## Extracted records
---------------
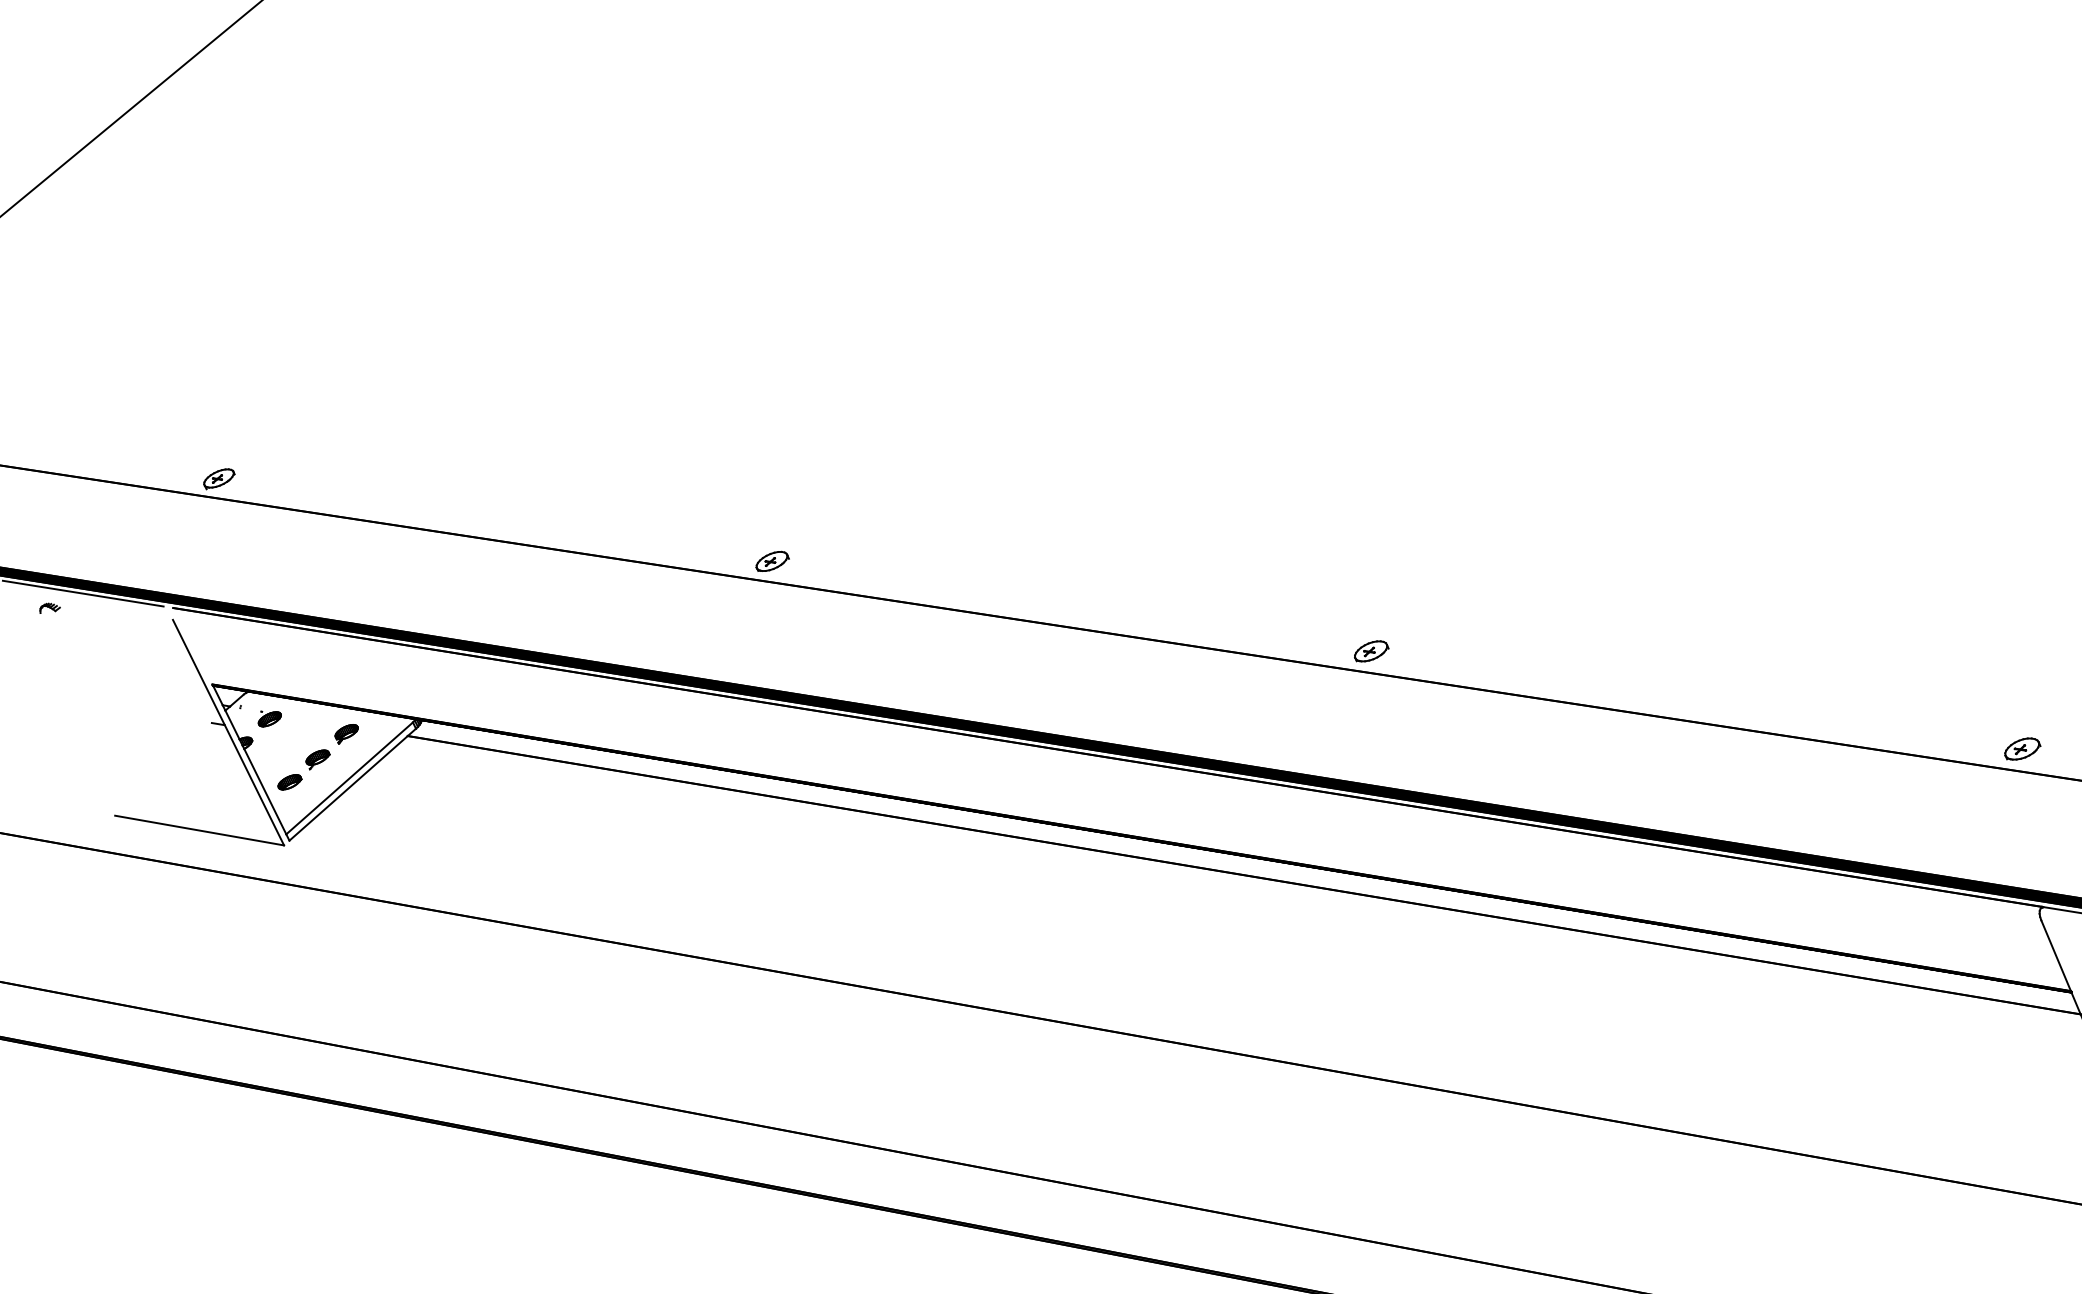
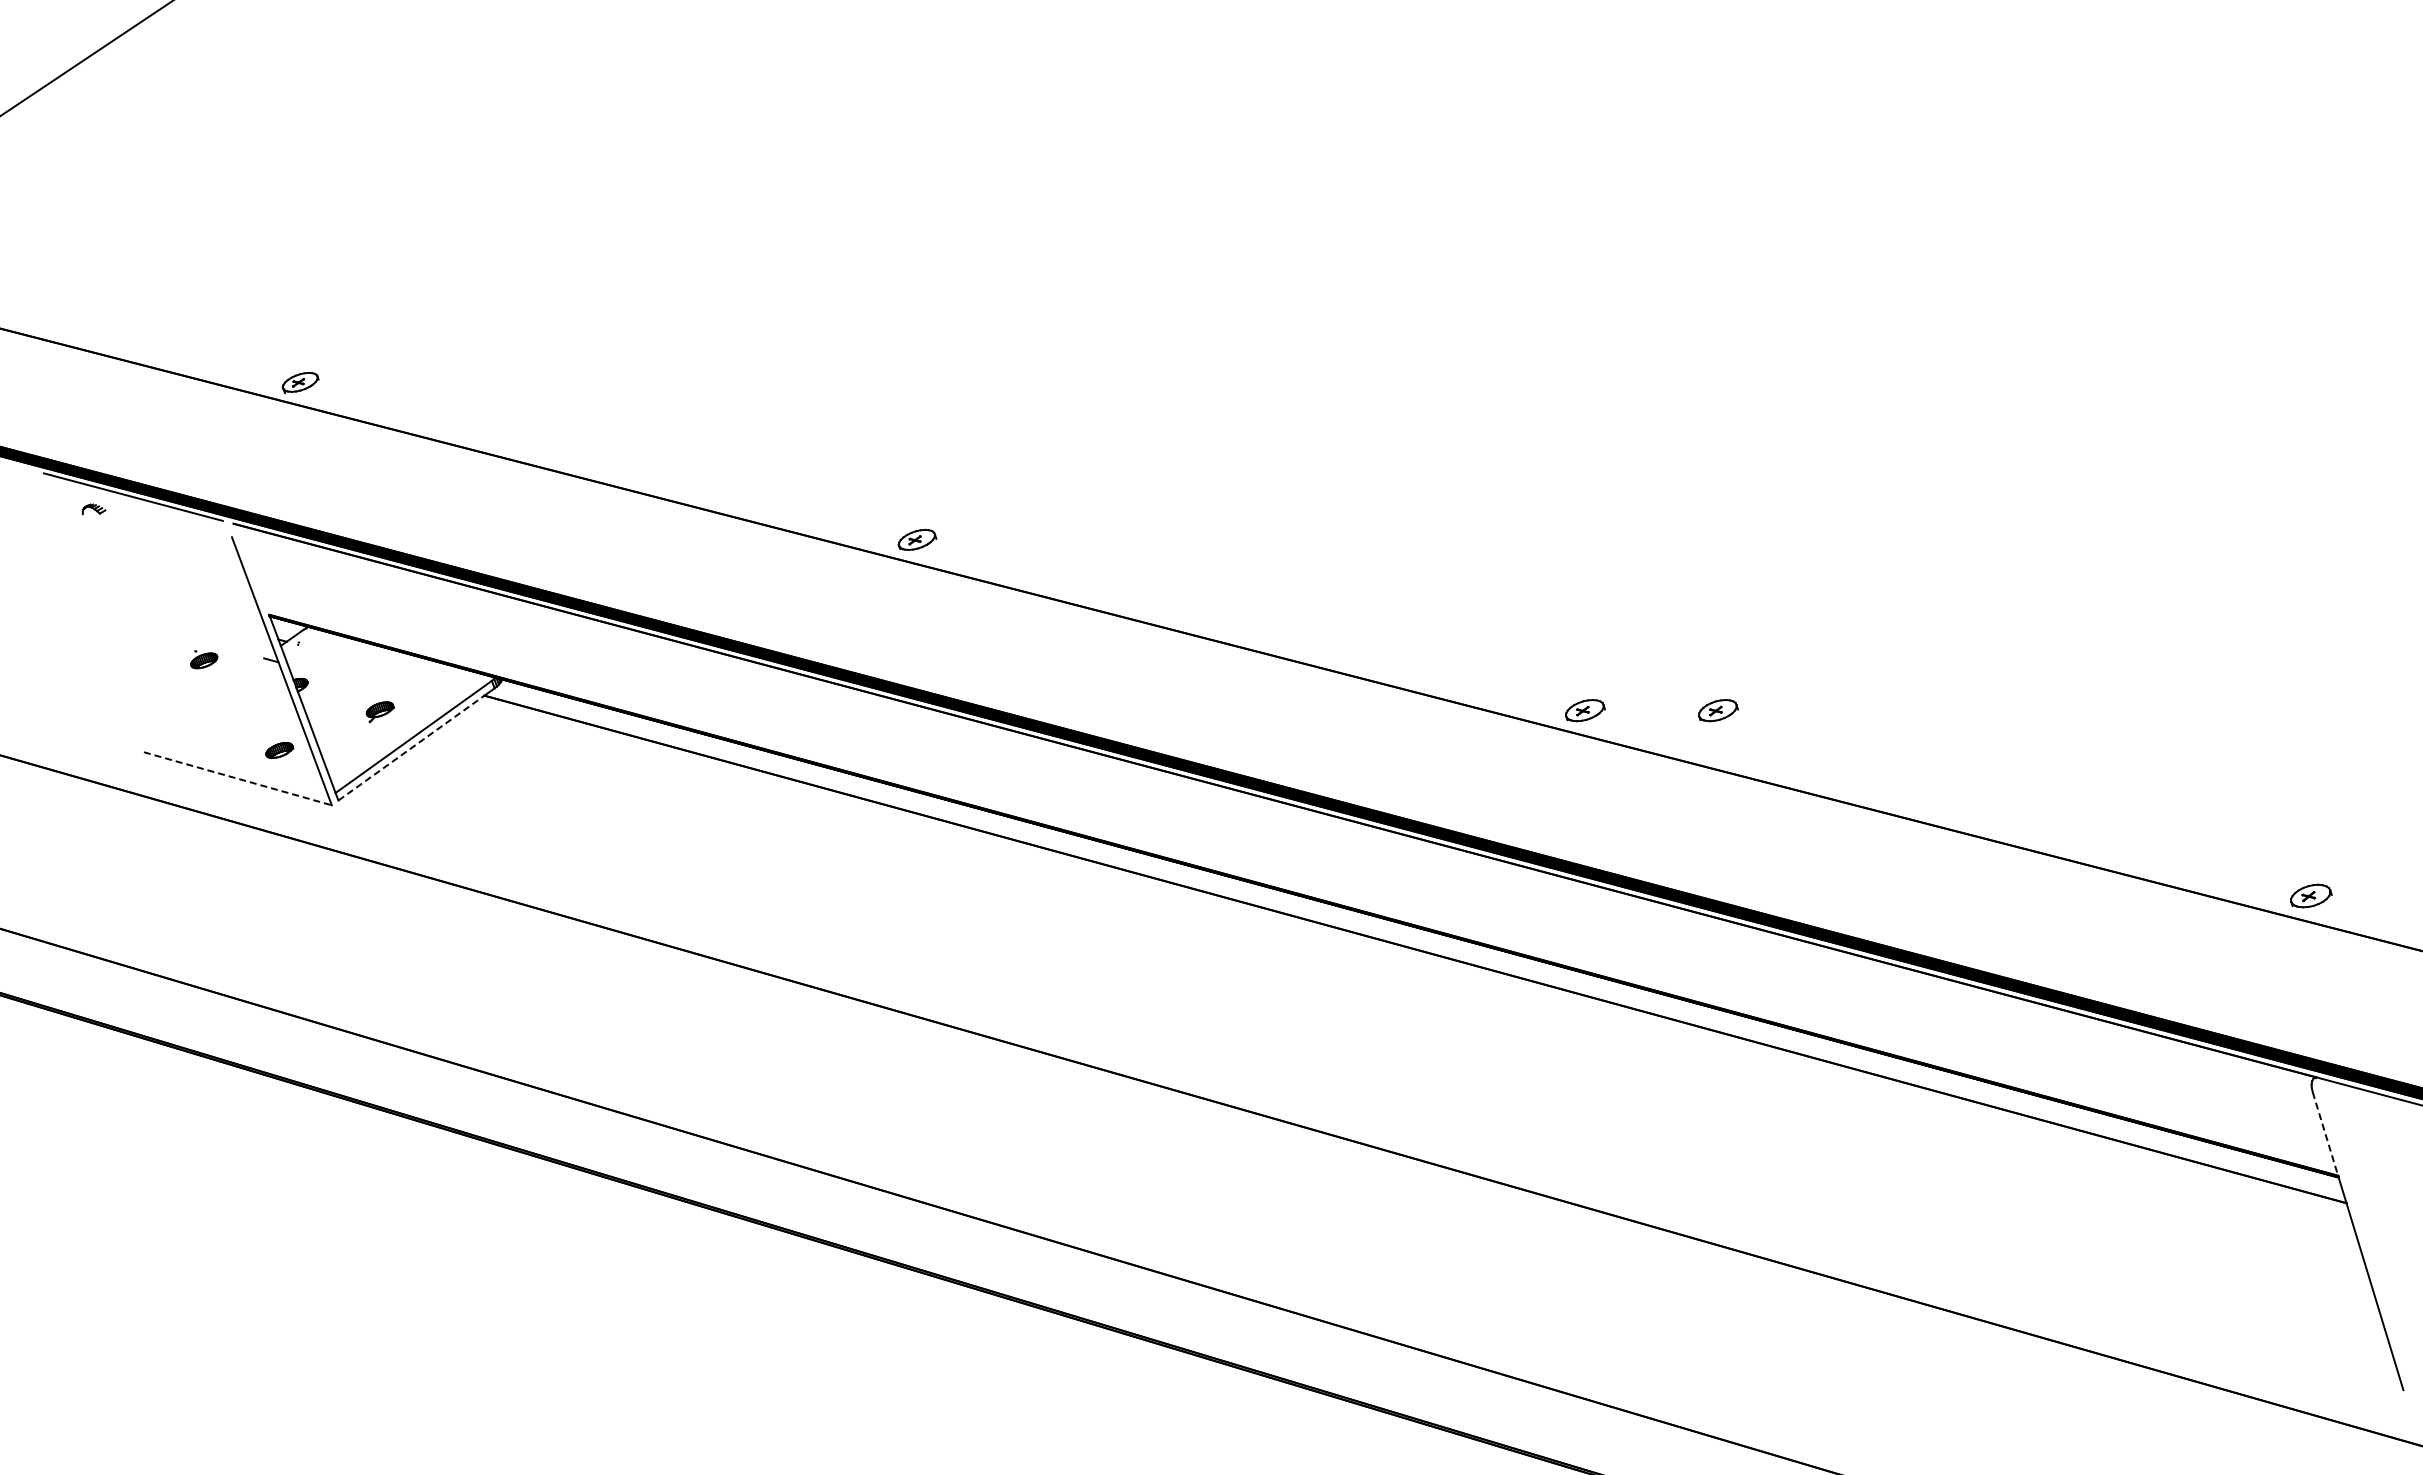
part: (1487, 639) -> (1717, 710), added
part: (269, 718) -> (204, 659), moved
part: (346, 734) -> (415, 686), removed
part: (289, 782) -> (279, 750), moved
line: (348, 788) -> (411, 748), solid -> dashed
line: (199, 830) -> (237, 778), solid -> dashed
line: (2056, 955) -> (2325, 1133), solid -> dashed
---------------
## Assignment
Set down each entry again exactly as written. Pictures stay out.

## Exercise result
part: (1487, 639) -> (1717, 710), added
part: (269, 718) -> (204, 659), moved
part: (346, 734) -> (415, 686), removed
part: (289, 782) -> (279, 750), moved
line: (348, 788) -> (411, 748), solid -> dashed
line: (199, 830) -> (237, 778), solid -> dashed
line: (2056, 955) -> (2325, 1133), solid -> dashed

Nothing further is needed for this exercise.